[Given text]
>> BEGIN

# Russian Freighter 1/22/13



## jeepnsurf (Feb 16, 2009)

We made it out to the Freighter yesterday evening after work and couldn't have asked for better conditions. Water clarity was awesome going out the pass you could see clear to the bottom at 20+'. My Garmin GPS stopped working but fortunately my cell phone GPS put us right on the spot. Unfortunately we didn't catch anything to bring home but we had fun pulling up a ton of big red snapper. Also, we were catching what I think are called Toadfish? They were pretty nasty looking and I assumed they weren't edible.


----------



## MrFish (Aug 21, 2009)

Nice! I noticed the water was really clear this weekend.


----------



## Snapperking (May 30, 2009)

Looks like an Oysterfish to me as to the toad fish pic,they can give a nasty bite!!


----------



## sealark (Sep 27, 2007)

They don't have sharp teeth and believe it or not they are good eating if you want to clean them.


----------



## jeepnsurf (Feb 16, 2009)

Good to know for next time. We probably caught 6 or 7 of them. Pretty good size too.


----------



## Chris V (Oct 18, 2007)

Leopard Toadfish. Oysterfish is the nickname to the Oyster Toadfish, a smaller inshore species.

Thanks for sharing the report


----------

>> END

[Tasks to complete]
a: Please duplicate the passage of the Russian Freighter thread from "## sealark (Sep" up to and including "good size too.".
b: Answer these questions on the Russian Freighter thread, one per line:
(i) What put the group right on the spot after the Garmin GPS stopped working?
(ii) How many of the toadfish does jeepnsurf estimate they caught?
(iii) What species does Chris V name the fish as?

[Supplied records]
>> BEGIN

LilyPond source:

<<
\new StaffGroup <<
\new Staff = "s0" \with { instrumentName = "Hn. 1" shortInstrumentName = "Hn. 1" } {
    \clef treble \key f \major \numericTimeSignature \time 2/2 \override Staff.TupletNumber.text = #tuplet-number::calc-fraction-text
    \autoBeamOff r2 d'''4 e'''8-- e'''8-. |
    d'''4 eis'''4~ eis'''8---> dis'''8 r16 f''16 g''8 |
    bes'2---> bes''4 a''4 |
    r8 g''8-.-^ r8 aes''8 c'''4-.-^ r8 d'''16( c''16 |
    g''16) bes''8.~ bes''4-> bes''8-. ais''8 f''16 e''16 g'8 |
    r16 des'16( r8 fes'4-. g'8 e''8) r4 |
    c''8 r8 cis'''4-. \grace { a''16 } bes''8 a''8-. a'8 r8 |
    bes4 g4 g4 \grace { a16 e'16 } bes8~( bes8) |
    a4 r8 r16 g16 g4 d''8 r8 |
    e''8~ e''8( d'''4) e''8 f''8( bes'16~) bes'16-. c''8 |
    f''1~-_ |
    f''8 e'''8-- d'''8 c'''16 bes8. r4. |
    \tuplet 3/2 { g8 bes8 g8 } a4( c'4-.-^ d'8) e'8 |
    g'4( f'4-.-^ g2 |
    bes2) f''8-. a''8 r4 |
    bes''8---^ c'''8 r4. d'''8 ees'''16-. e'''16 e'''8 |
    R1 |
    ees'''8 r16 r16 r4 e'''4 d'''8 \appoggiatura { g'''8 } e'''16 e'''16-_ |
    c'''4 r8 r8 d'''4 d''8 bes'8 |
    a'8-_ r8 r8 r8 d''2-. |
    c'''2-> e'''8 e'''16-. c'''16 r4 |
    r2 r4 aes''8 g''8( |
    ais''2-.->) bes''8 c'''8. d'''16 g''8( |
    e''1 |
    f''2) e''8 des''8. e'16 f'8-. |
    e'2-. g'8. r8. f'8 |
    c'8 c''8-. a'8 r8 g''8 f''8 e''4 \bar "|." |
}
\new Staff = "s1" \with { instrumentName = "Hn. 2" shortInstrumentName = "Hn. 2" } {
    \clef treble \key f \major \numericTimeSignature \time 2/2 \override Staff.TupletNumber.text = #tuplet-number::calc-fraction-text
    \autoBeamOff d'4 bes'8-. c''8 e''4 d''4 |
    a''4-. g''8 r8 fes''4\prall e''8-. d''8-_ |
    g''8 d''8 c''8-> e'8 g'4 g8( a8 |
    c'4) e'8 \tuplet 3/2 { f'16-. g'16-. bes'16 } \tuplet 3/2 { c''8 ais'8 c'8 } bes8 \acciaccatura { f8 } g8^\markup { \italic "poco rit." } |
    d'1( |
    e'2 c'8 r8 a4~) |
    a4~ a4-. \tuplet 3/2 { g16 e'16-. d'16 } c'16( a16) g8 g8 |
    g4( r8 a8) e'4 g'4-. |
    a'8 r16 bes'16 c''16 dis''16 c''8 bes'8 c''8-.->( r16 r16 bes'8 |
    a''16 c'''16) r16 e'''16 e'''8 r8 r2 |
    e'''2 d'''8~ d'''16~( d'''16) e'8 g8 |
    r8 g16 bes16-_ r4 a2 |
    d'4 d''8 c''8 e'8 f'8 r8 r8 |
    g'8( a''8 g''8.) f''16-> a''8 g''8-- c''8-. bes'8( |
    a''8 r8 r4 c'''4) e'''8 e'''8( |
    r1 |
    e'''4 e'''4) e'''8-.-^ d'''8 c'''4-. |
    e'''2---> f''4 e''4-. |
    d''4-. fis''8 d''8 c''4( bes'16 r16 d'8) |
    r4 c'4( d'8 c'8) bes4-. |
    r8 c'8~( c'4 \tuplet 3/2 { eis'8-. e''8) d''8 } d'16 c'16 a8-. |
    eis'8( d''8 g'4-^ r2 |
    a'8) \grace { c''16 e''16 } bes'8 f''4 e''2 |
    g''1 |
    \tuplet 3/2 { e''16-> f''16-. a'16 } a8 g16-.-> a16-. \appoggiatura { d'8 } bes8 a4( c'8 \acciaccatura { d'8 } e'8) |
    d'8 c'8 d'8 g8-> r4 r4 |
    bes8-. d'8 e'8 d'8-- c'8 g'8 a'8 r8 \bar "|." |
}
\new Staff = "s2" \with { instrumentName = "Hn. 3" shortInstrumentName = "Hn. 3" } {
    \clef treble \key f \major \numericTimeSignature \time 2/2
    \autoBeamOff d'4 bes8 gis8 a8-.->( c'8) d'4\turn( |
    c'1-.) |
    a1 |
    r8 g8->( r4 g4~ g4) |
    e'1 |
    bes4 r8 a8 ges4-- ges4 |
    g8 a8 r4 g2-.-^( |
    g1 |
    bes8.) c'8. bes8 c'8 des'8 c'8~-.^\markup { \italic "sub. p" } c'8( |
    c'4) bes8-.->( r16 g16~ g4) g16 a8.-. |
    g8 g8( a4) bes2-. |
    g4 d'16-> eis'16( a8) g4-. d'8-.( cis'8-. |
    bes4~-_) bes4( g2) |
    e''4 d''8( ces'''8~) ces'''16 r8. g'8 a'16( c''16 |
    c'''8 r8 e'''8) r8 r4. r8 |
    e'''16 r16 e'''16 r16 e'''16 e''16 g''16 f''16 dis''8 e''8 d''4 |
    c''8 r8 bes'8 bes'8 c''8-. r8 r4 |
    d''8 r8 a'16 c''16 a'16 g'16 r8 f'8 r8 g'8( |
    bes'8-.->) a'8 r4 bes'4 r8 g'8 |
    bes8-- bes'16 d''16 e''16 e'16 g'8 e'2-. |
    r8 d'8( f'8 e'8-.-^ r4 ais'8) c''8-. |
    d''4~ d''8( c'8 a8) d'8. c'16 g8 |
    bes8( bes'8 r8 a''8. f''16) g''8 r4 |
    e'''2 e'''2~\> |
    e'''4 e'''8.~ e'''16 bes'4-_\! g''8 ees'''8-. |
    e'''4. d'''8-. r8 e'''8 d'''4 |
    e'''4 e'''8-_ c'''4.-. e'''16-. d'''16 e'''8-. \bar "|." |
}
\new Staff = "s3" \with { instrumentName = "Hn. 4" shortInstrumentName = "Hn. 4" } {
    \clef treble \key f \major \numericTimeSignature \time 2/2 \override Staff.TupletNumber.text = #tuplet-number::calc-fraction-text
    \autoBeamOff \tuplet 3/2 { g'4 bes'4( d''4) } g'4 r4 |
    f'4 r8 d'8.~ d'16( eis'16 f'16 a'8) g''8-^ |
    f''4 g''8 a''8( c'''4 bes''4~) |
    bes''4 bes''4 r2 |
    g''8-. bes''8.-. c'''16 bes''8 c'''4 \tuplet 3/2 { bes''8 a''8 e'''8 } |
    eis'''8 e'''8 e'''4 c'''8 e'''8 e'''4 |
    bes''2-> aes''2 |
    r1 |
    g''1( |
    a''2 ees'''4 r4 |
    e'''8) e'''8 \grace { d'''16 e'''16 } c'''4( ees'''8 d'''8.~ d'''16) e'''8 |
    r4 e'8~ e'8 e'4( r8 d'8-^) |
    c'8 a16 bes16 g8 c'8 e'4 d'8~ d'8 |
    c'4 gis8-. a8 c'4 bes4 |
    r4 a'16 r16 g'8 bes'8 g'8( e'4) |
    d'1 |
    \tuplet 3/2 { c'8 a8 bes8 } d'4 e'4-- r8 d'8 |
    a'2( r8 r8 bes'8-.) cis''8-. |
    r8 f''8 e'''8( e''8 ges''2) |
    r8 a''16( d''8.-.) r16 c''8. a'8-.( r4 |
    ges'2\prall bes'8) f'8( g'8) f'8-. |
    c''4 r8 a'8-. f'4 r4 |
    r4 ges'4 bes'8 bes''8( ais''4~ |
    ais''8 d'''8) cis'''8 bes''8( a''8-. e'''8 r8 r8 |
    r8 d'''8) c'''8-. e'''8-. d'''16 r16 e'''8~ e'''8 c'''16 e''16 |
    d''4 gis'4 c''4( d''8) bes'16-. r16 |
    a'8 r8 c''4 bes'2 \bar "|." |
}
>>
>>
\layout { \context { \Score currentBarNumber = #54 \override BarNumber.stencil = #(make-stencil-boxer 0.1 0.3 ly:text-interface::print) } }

>> END

[In response]
a:
## sealark (Sep 27, 2007)

They don't have sharp teeth and believe it or not they are good eating if you want to clean them.


----------



## jeepnsurf (Feb 16, 2009)

Good to know for next time. We probably caught 6 or 7 of them. Pretty good size too.

b:
(i) A cell phone GPS.
(ii) 6 or 7.
(iii) Leopard Toadfish.